Problem description: The response must contain every line below in which "these" appears.

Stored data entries
═══

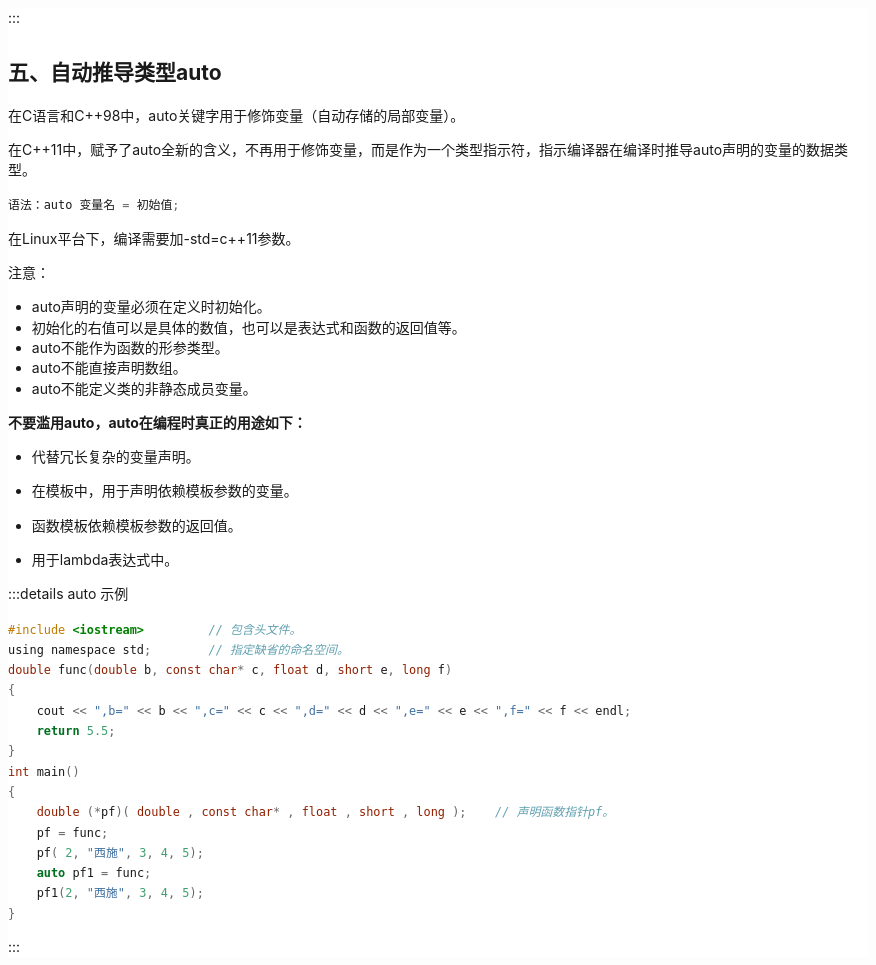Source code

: :::

## 五、自动推导类型auto 

在C语言和C++98中，auto关键字用于修饰变量（自动存储的局部变量）。



在C++11中，赋予了auto全新的含义，不再用于修饰变量，而是作为一个类型指示符，指示编译器在编译时推导auto声明的变量的数据类型。

```c
语法：auto 变量名 = 初始值;
```

在Linux平台下，编译需要加-std=c++11参数。





注意：

- auto声明的变量必须在定义时初始化。
- 初始化的右值可以是具体的数值，也可以是表达式和函数的返回值等。
- auto不能作为函数的形参类型。
- auto不能直接声明数组。
- auto不能定义类的非静态成员变量。



**不要滥用auto，auto在编程时真正的用途如下：**

- 代替冗长复杂的变量声明。

- 在模板中，用于声明依赖模板参数的变量。

- 函数模板依赖模板参数的返回值。

- 用于lambda表达式中。

:::details auto 示例

```c
#include <iostream>         // 包含头文件。
using namespace std;        // 指定缺省的命名空间。   
double func(double b, const char* c, float d, short e, long f)
{
	cout << ",b=" << b << ",c=" << c << ",d=" << d << ",e=" << e << ",f=" << f << endl;
	return 5.5;
}     
int main()
{
	double (*pf)( double , const char* , float , short , long );    // 声明函数指针pf。
	pf = func;
	pf( 2, "西施", 3, 4, 5);
	auto pf1 = func;
	pf1(2, "西施", 3, 4, 5);
}
```

:::
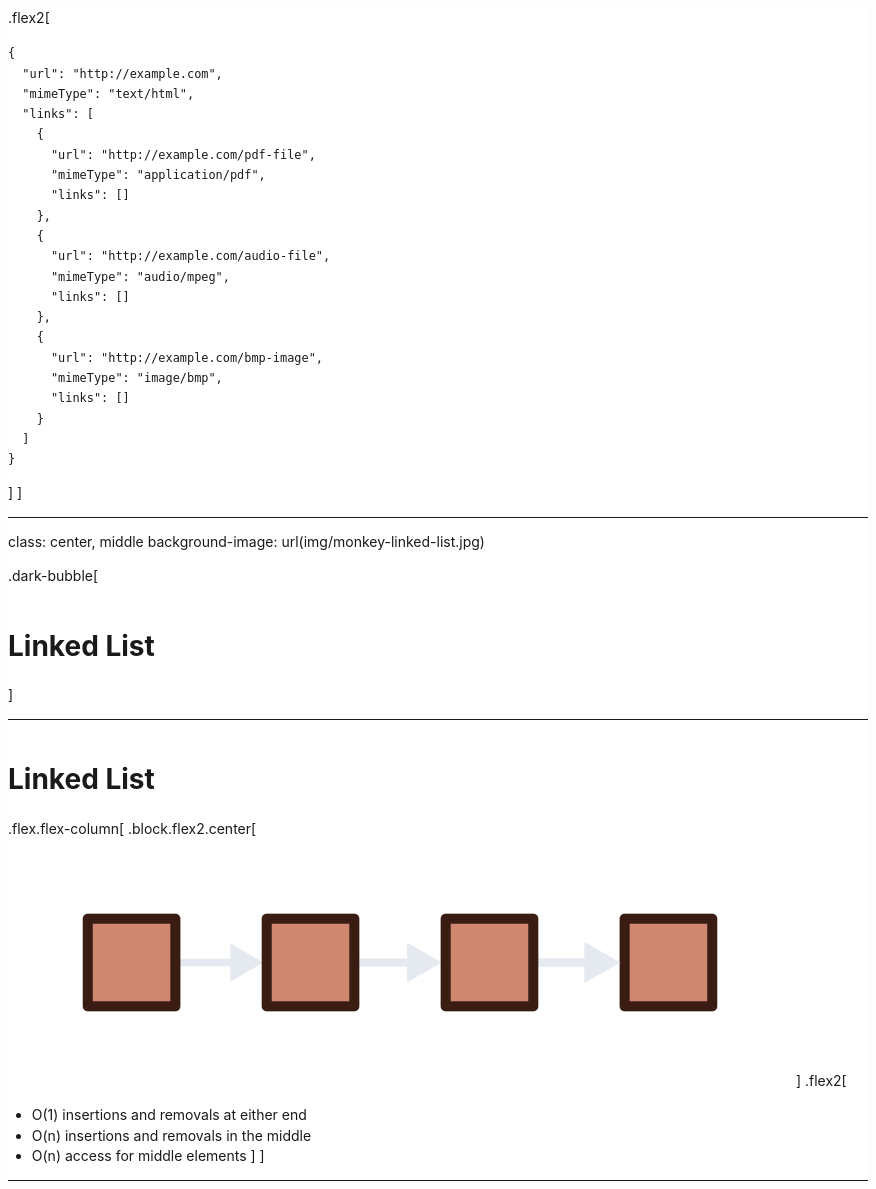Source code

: .flex2[
```
{
  "url": "http://example.com",
  "mimeType": "text/html",
  "links": [
    {
      "url": "http://example.com/pdf-file",
      "mimeType": "application/pdf",
      "links": []
    },
    {
      "url": "http://example.com/audio-file",
      "mimeType": "audio/mpeg",
      "links": []
    },
    {
      "url": "http://example.com/bmp-image",
      "mimeType": "image/bmp",
      "links": []
    }
  ]
}
```
]
]

---

class: center, middle
background-image: url(img/monkey-linked-list.jpg)

.dark-bubble[
# Linked List
]

---

# Linked List

.flex.flex-column[
.block.flex2.center[ ![Linked List](img/linked-list.png) ]
.flex2[
- O(1) insertions and removals at either end
- O(n) insertions and removals in the middle
- O(n) access for middle elements
]
]

---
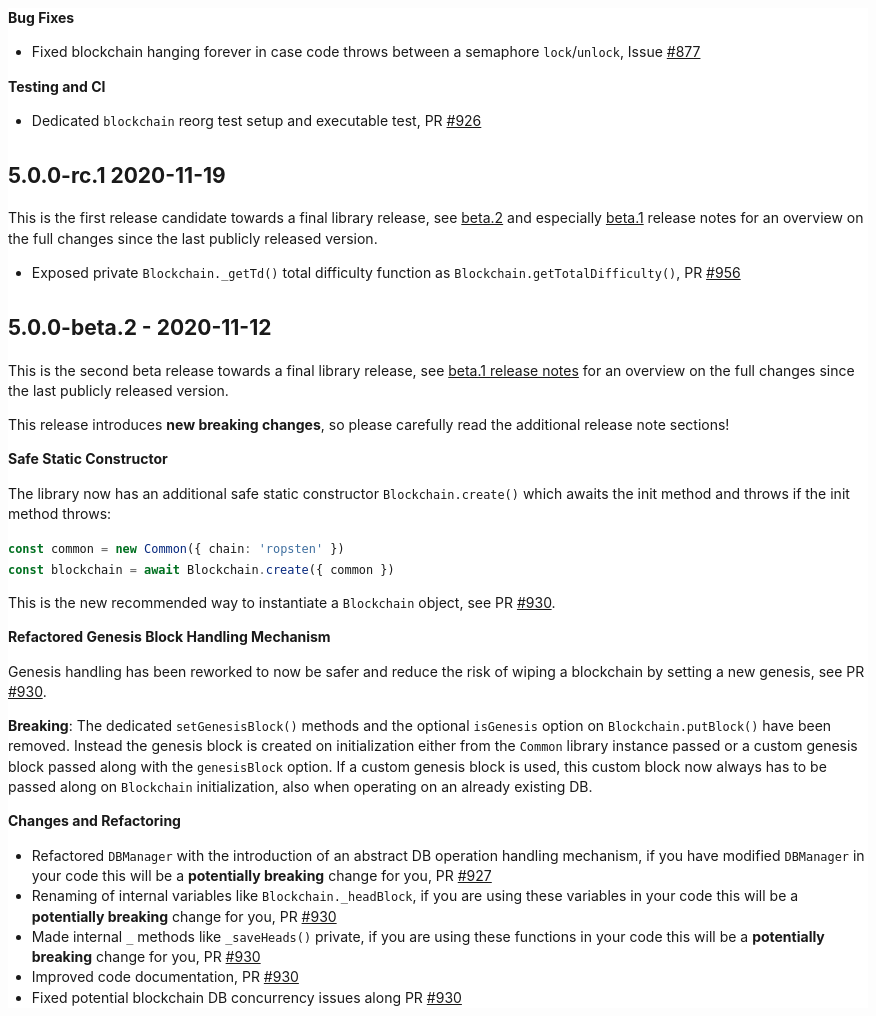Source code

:**Bug Fixes**

- Fixed blockchain hanging forever in case code throws between a semaphore `lock`/`unlock`,
  Issue [#877](https://github.com/ethereumjs/ethereumjs-vm/issues/877)

**Testing and CI**

- Dedicated `blockchain` reorg test setup and executable test, PR [#926](https://github.com/ethereumjs/ethereumjs-vm/pull/926)

## 5.0.0-rc.1 2020-11-19

This is the first release candidate towards a final library release, see [beta.2](https://github.com/ethereumjs/ethereumjs-vm/releases/tag/%40ethereumjs%2Fblockchain%405.0.0-beta.2) and especially [beta.1](https://github.com/ethereumjs/ethereumjs-vm/releases/tag/%40ethereumjs%2Fblockchain%405.0.0-beta.1) release notes for an overview on the full changes since the last publicly released version.

- Exposed private `Blockchain._getTd()` total difficulty function as `Blockchain.getTotalDifficulty()`, PR [#956](https://github.com/ethereumjs/ethereumjs-vm/issues/956)

## 5.0.0-beta.2 - 2020-11-12

This is the second beta release towards a final library release, see [beta.1 release notes](https://github.com/ethereumjs/ethereumjs-vm/releases/tag/%40ethereumjs%2Fblockchain%405.0.0-beta.1) for an overview on the full changes since the last publicly released version.

This release introduces **new breaking changes**, so please carefully read the additional release note sections!

**Safe Static Constructor**

The library now has an additional safe static constructor `Blockchain.create()` which awaits the init method and throws if the init method throws:

```typescript
const common = new Common({ chain: 'ropsten' })
const blockchain = await Blockchain.create({ common })
```

This is the new recommended way to instantiate a `Blockchain` object, see PR [#930](https://github.com/ethereumjs/ethereumjs-vm/pull/930).

**Refactored Genesis Block Handling Mechanism**

Genesis handling has been reworked to now be safer and reduce the risk of wiping a blockchain by setting a new genesis, see PR [#930](https://github.com/ethereumjs/ethereumjs-vm/pull/930).

**Breaking**: The dedicated `setGenesisBlock()` methods and the optional `isGenesis` option on `Blockchain.putBlock()` have been removed. Instead the genesis block is created on initialization either from the `Common` library instance passed or a custom genesis block passed along with the `genesisBlock` option. If a custom genesis block is used, this custom block now always has to be passed along on `Blockchain` initialization, also when operating on an already existing DB. 

**Changes and Refactoring**

- Refactored `DBManager` with the introduction of an abstract DB operation handling mechanism, if you have modified `DBManager` in your code this will be a **potentially breaking** change for you, PR [#927](https://github.com/ethereumjs/ethereumjs-vm/pull/927)
- Renaming of internal variables like `Blockchain._headBlock`, if you are using these variables in your code this will be a **potentially breaking** change for you, PR [#930](https://github.com/ethereumjs/ethereumjs-vm/pull/930)
- Made internal `_` methods like `_saveHeads()` private, if you are using these functions in your code this will be a **potentially breaking** change for you, PR [#930](https://github.com/ethereumjs/ethereumjs-vm/pull/930)
- Improved code documentation, PR [#930](https://github.com/ethereumjs/ethereumjs-vm/pull/930)
- Fixed potential blockchain DB concurrency issues along PR [#930](https://github.com/ethereumjs/ethereumjs-vm/pull/930)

═══

Answer for the task:
- Renaming of internal variables like `Blockchain._headBlock`, if you are using these variables in your code this will be a **potentially breaking** change for you, PR [#930](https://github.com/ethereumjs/ethereumjs-vm/pull/930)
- Made internal `_` methods like `_saveHeads()` private, if you are using these functions in your code this will be a **potentially breaking** change for you, PR [#930](https://github.com/ethereumjs/ethereumjs-vm/pull/930)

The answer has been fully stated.